Yesterday’s walk was from Dorchester back to Milton Abbas, between twelve and fifteen miles the way I went. It took six hours including a short siesta in the shade under some chestnut trees and a quick paddle in the river Piddle with my socks and shoes off.
I took the 183 bus from Winterbourne Whitechurch into Dorchester and looked around for washing up/waiter work. I also sent a tweet out on twitter for appropriate work that didn’t entail bending forwards or driving-no replies as yet!
Washing up jobs have been a godsend on a number of my travelling jaunts in the past. Washed up in a café in the Canary Islands’ Las Palmas, washed up in Ibiza, Cyprus and France, was a waiter in an Israeli restaurant in Bangkok, again in Las Palmas. It was always usually cash paid daily so I was able to eat, rent a room and even save a little, day by day!

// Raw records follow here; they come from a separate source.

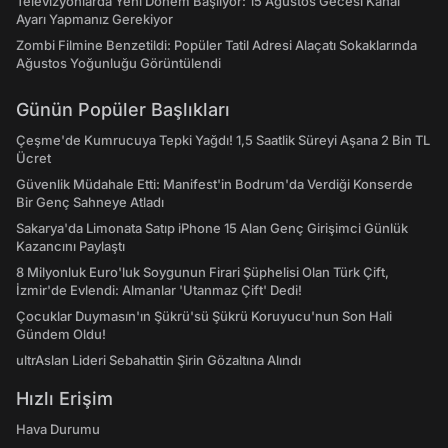
Televizyonlarda Yeni Dönem Başlıyor: 15 Ağustos Gecesi Kanal
Ayarı Yapmanız Gerekiyor
Zombi Filmine Benzetildi: Popüler Tatil Adresi Alaçatı Sokaklarında
Ağustos Yoğunluğu Görüntülendi
Günün Popüler Başlıkları
Çeşme'de Kumrucuya Tepki Yağdı! 1,5 Saatlik Süreyi Aşana 2 Bin TL
Ücret
Güvenlik Müdahale Etti: Manifest'in Bodrum'da Verdiği Konserde
Bir Genç Sahneye Atladı
Sakarya'da Limonata Satıp iPhone 15 Alan Genç Girişimci Günlük
Kazancını Paylaştı
8 Milyonluk Euro'luk Soygunun Firari Şüphelisi Olan Türk Çift,
İzmir'de Evlendi: Almanlar 'Utanmaz Çift' Dedi!
Çocuklar Duymasın'ın Şükrü'sü Şükrü Koruyucu'nun Son Hali
Gündem Oldu!
ultrAslan Lideri Sebahattin Şirin Gözaltına Alındı
Hızlı Erişim
Hava Durumu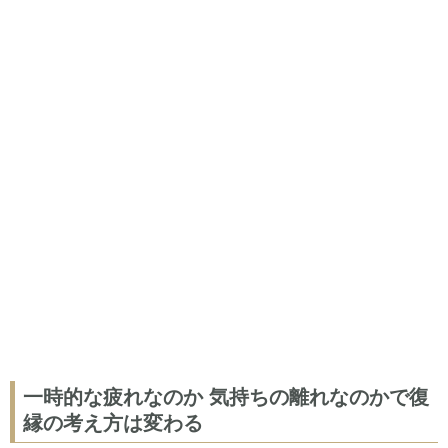
一時的な疲れなのか 気持ちの離れなのかで復
縁の考え方は変わる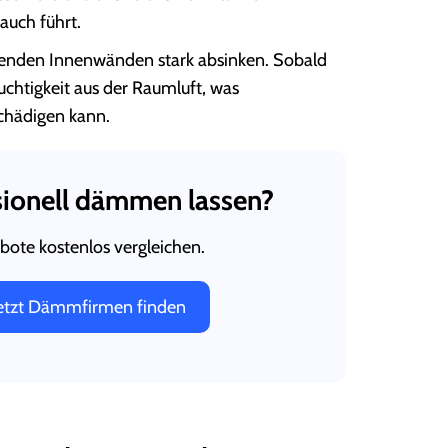
auch führt.
enden Innenwänden stark absinken. Sobald
uchtigkeit aus der Raumluft, was
schädigen kann.
ionell dämmen lassen?
bote kostenlos vergleichen.
etzt Dämmfirmen finden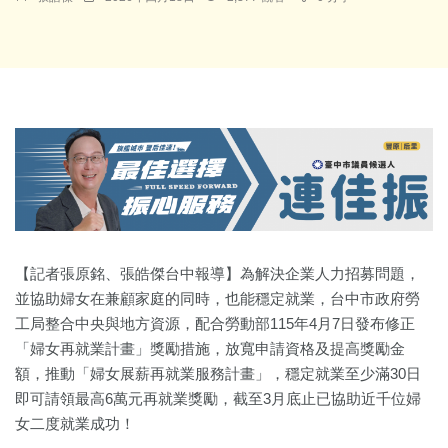
【記者張原銘、張皓傑台中報導】為解決企業人力招募問題，
並協助婦女在兼顧家庭的同時，也能穩定就業，台中市政府勞
工局整合中央與地方資源，配合勞動部115年4月7日發布修正
「婦女再就業計畫」獎勵措施，放寬申請資格及提高獎勵金
額，推動「婦女展薪再就業服務計畫」，穩定就業至少滿30日
即可請領最高6萬元再就業獎勵，截至3月底止已協助近千位婦
女二度就業成功！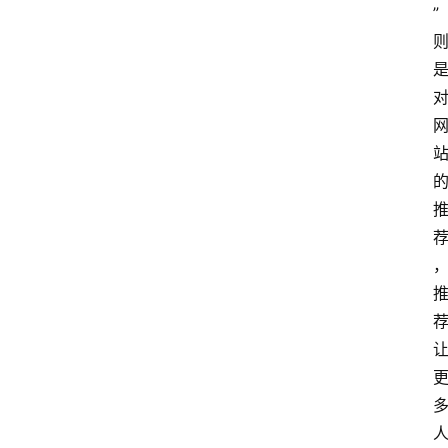
”
首
页
网
站
运
营
营
销
推
广
问
答
社
区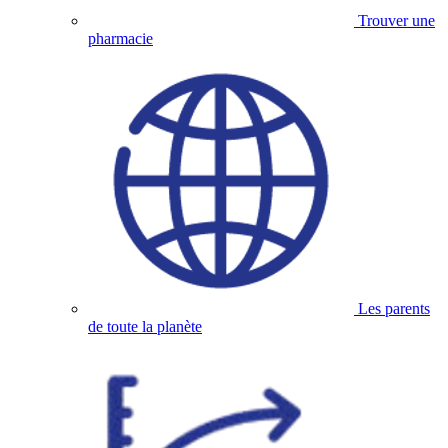
Trouver une
pharmacie
Les parents
de toute la planète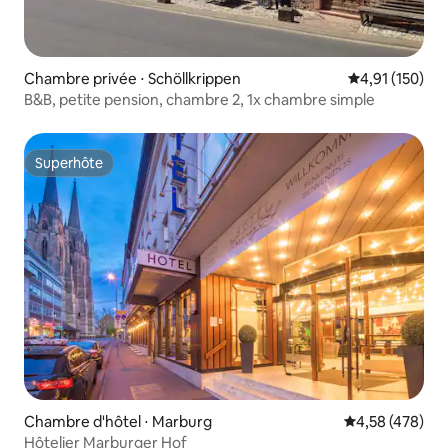
Chambre privée ⋅ Schöllkrippen
Évaluation moy
4,91 (150)
B&B, petite pension, chambre 2, 1x chambre simple
Superhôte
Superhôte
Chambre d'hôtel ⋅ Marburg
Évaluation moy
4,58 (478)
Hôtelier Marburger Hof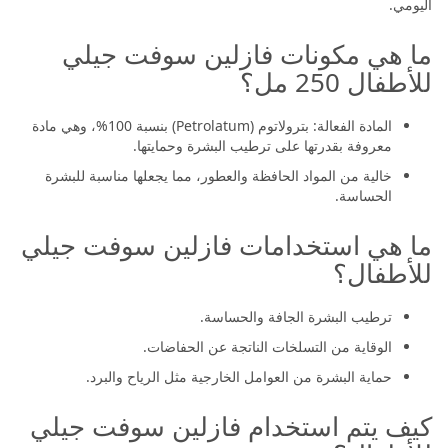
اليومي.
ما هي مكونات فازلين سوفت جيلي
للأطفال 250 مل؟
المادة الفعالة: بترولاتوم (Petrolatum) بنسبة 100%، وهي مادة
معروفة بقدرتها على ترطيب البشرة وحمايتها.
خالية من المواد الحافظة والعطور، مما يجعلها مناسبة للبشرة
الحساسة.
ما هي استخدامات فازلين سوفت جيلي
للأطفال؟
ترطيب البشرة الجافة والحساسة.
الوقاية من التسلخات الناتجة عن الحفاضات.
حماية البشرة من العوامل الخارجية مثل الرياح والبرد.
كيف يتم استخدام فازلين سوفت جيلي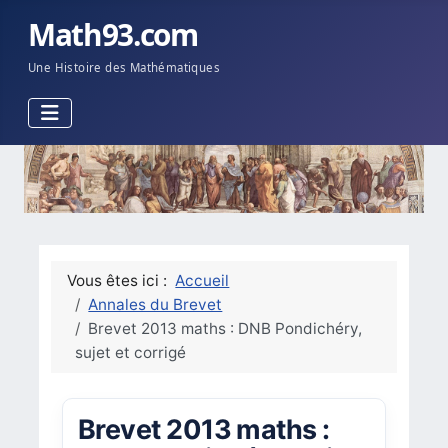
Math93.com
Une Histoire des Mathématiques
Vous êtes ici :
Accueil
Annales du Brevet
Brevet 2013 maths : DNB Pondichéry,
sujet et corrigé
Brevet 2013 maths :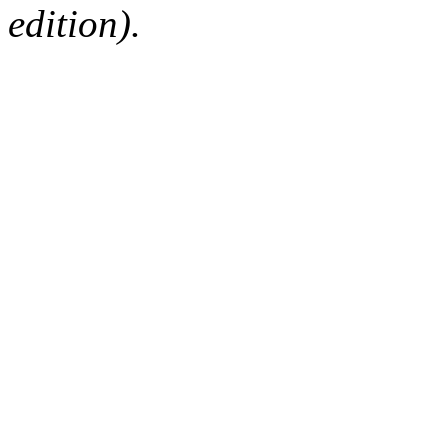
edition).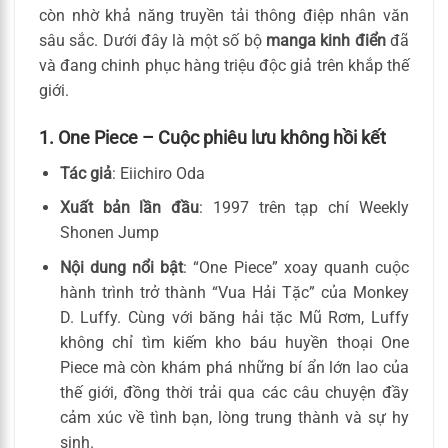
còn nhờ khả năng truyền tải thông điệp nhân văn
sâu sắc. Dưới đây là một số bộ
manga kinh điển
đã
và đang chinh phục hàng triệu độc giả trên khắp thế
giới.
1. One Piece – Cuộc phiêu lưu không hồi kết
Tác giả
: Eiichiro Oda
Xuất bản lần đầu
: 1997 trên tạp chí Weekly
Shonen Jump
Nội dung nổi bật
: “One Piece” xoay quanh cuộc
hành trình trở thành “Vua Hải Tặc” của Monkey
D. Luffy. Cùng với băng hải tặc Mũ Rơm, Luffy
không chỉ tìm kiếm kho báu huyền thoại One
Piece mà còn khám phá những bí ẩn lớn lao của
thế giới, đồng thời trải qua các câu chuyện đầy
cảm xúc về tình bạn, lòng trung thành và sự hy
sinh.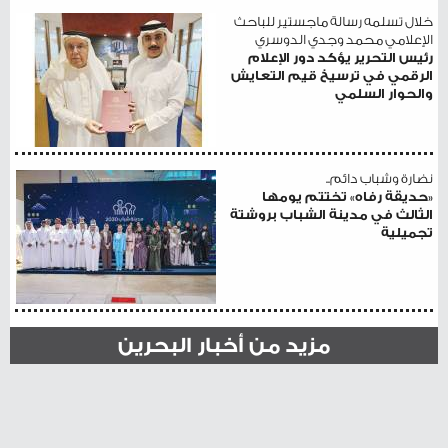
خلال تسلمه رسالة ماجستير للباحث
الإعلامي محمد وجدي الدوسري
رئيس التحرير يؤكد دور الإعلام
الرقمي في ترسيخ قيم التعايش
والحوار السلمي
نضارة وشباب دائم..
«حديقة رفاه» تختتم يومها
الثالث في مدينة الشباب بروشتة
تجميلية
مزيد من أخبار البحرين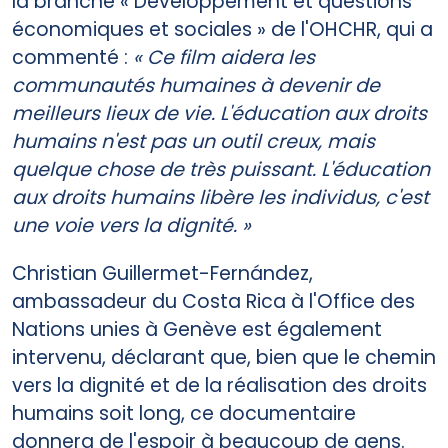
la branche « Développement et questions
économiques et sociales » de l'OHCHR, qui a
commenté :
« Ce film aidera les
communautés humaines à devenir de
meilleurs lieux de vie. L'éducation aux droits
humains n'est pas un outil creux, mais
quelque chose de très puissant. L'éducation
aux droits humains libère les individus, c'est
une voie vers la dignité. »
Christian Guillermet-Fernández,
ambassadeur du Costa Rica à l'Office des
Nations unies à Genève est également
intervenu, déclarant que, bien que le chemin
vers la dignité et de la réalisation des droits
humains soit long, ce documentaire
donnera de l'espoir à beaucoup de gens.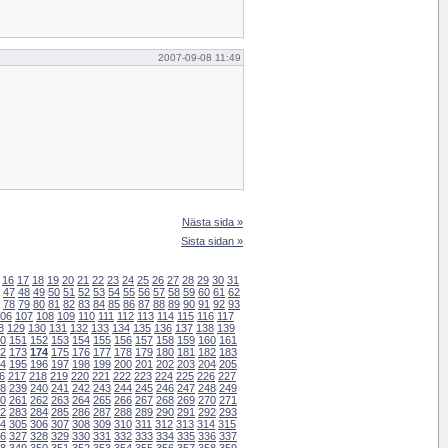
2007-09-08 11:49
Nästa sida »
Sista sidan »
16
17
18
19
20
21
22
23
24
25
26
27
28
29
30
31
47
48
49
50
51
52
53
54
55
56
57
58
59
60
61
62
78
79
80
81
82
83
84
85
86
87
88
89
90
91
92
93
06
107
108
109
110
111
112
113
114
115
116
117
8
129
130
131
132
133
134
135
136
137
138
139
0
151
152
153
154
155
156
157
158
159
160
161
2
173
174
175
176
177
178
179
180
181
182
183
4
195
196
197
198
199
200
201
202
203
204
205
6
217
218
219
220
221
222
223
224
225
226
227
8
239
240
241
242
243
244
245
246
247
248
249
0
261
262
263
264
265
266
267
268
269
270
271
2
283
284
285
286
287
288
289
290
291
292
293
4
305
306
307
308
309
310
311
312
313
314
315
6
327
328
329
330
331
332
333
334
335
336
337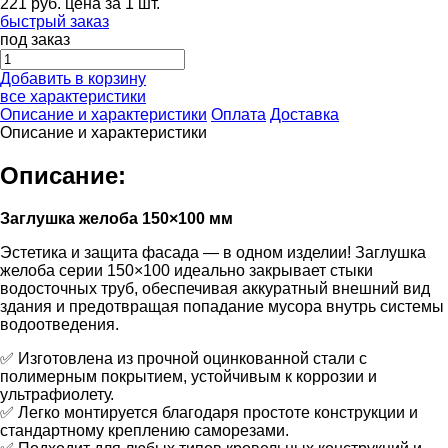
221
руб.
цена за 1 шт.
быстрый заказ
под заказ
Добавить в корзину
все характеристики
Описание и характеристики
Оплата
Доставка
Описание и характеристики
Описание:
Заглушка желоба 150×100 мм
Эстетика и защита фасада — в одном изделии! Заглушка
желоба серии 150×100 идеально закрывает стыки
водосточных труб, обеспечивая аккуратный внешний вид
здания и предотвращая попадание мусора внутрь системы
водоотведения.
✅ Изготовлена из прочной оцинкованной стали с
полимерным покрытием, устойчивым к коррозии и
ультрафиолету.
✅ Легко монтируется благодаря простоте конструкции и
стандартному креплению саморезами.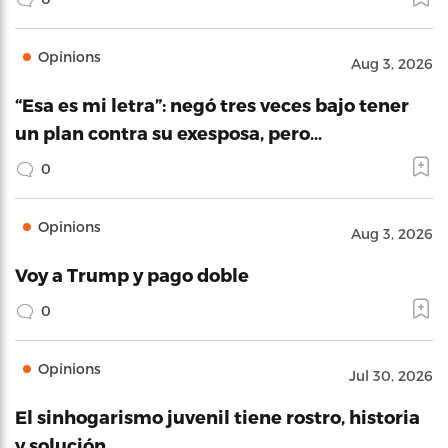
Opinions
Aug 3, 2026
“Esa es mi letra”: negó tres veces bajo tener
un plan contra su exesposa, pero…
0
Opinions
Aug 3, 2026
Voy a Trump y pago doble
0
Opinions
Jul 30, 2026
El sinhogarismo juvenil tiene rostro, historia
y solución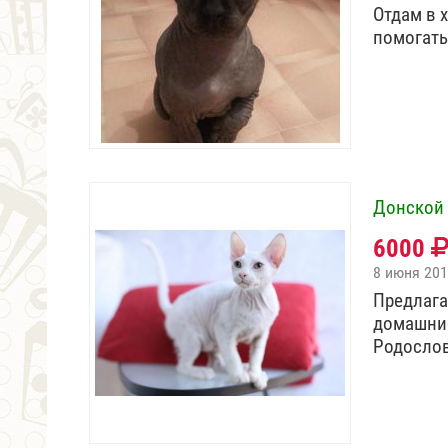
Отдам в 
помогать
Донской 
6000
8 июня 20
Предлага
домашние
Родослов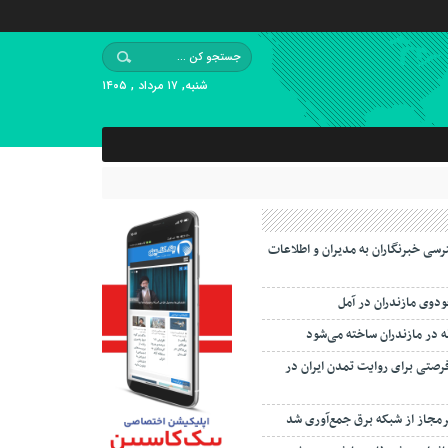
شنبه, ۱۷ مرداد , ۱۴۰۵
سی خبرنگاران به مدیران و اطلاعات
دوی مازندران در آمل
ه در مازندران ساخته می‌شود
رصتی برای روایت تمدن ایران در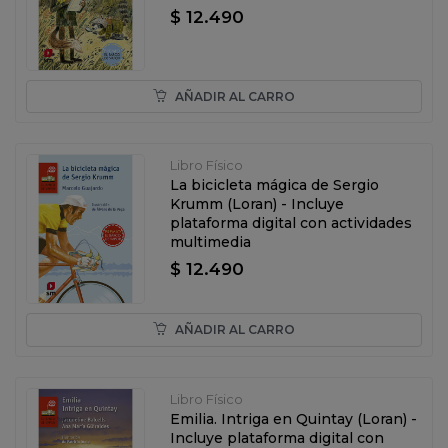
$ 12.490
AÑADIR AL CARRO
Libro Físico
La bicicleta mágica de Sergio
Krumm (Loran) - Incluye
plataforma digital con actividades
multimedia
$ 12.490
AÑADIR AL CARRO
Libro Físico
Emilia. Intriga en Quintay (Loran) -
Incluye plataforma digital con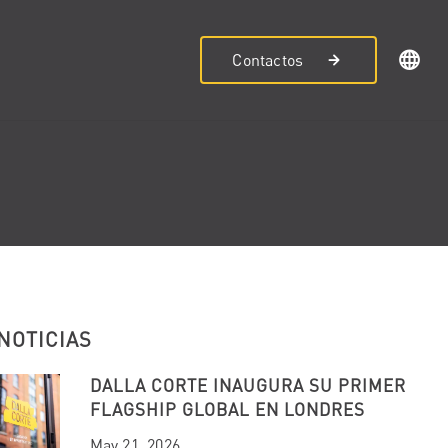
Contactos
NOTICIAS
DALLA CORTE INAUGURA SU PRIMER
FLAGSHIP GLOBAL EN LONDRES
May 21, 2026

So yesterday I applied for a job for an up market café in Dorchester and one on Chesil beach, (ideal for litter picking after work!) and also signed up with an agency for any future work coming up.
It was a good walk back, hot, very hot, but I took 2 litres of water with me, put my collar up, sleeves down-and walked slowly. Unfortunately I always seemed to end up walking on the sunny side of tall hedge rows. The other side I would have had shade. I found several pathways with hedges and trees either side of me, where with a little breeze a sort of wind tunnel was created and it cooled me down.
There used to be a dead straight Roman road leading out of Dorchester all the way to Tolpuddle, but now you walk through Puddletown Forest after having passed the cottage where Thomas Hardy was born, and also where he wrote his books, “Under the greenwood tree” and “Far from the madding crowd”. There’s also a new Visitors centre close by, officially opened in February by Julian Fellowes of Downton Abbey fame.
Five hundred words doesn’t give you much room for description. I crossed three rivers, met a man (with a huge backpack) walking from Bristol to Weymouth, counted the slow revolutions of a wind turbine on top of a distant hill, three a minute. There was very little wind!
The walking was slow, the air fresh, the sun appreciated. I crossed the A35 close to a lay-bye I once made a litter video from, (link below).
I took a detour near home to pass by the burger van for a coffee and an egg and mushroom bap-but he was closed!
I often thought of the Human Beings that had just lost their lives in the desperate Migrant Boats of The Mediterranean, and wondered what I as an individual could do to help. I was heartened to hear that Medecins Sans Frontiers are teaming up with MOAS, a Maltese privately funded search and rescue operation set up by Regina and Christopher Catrambone in response to the Pope’s plea for people to help save lives in the Mediterranean.
They are doing something. Speaking for myself, what can I do?
(ps. Fortunately for me the sciatica seems to be improving…but it does take time doesn’t it!).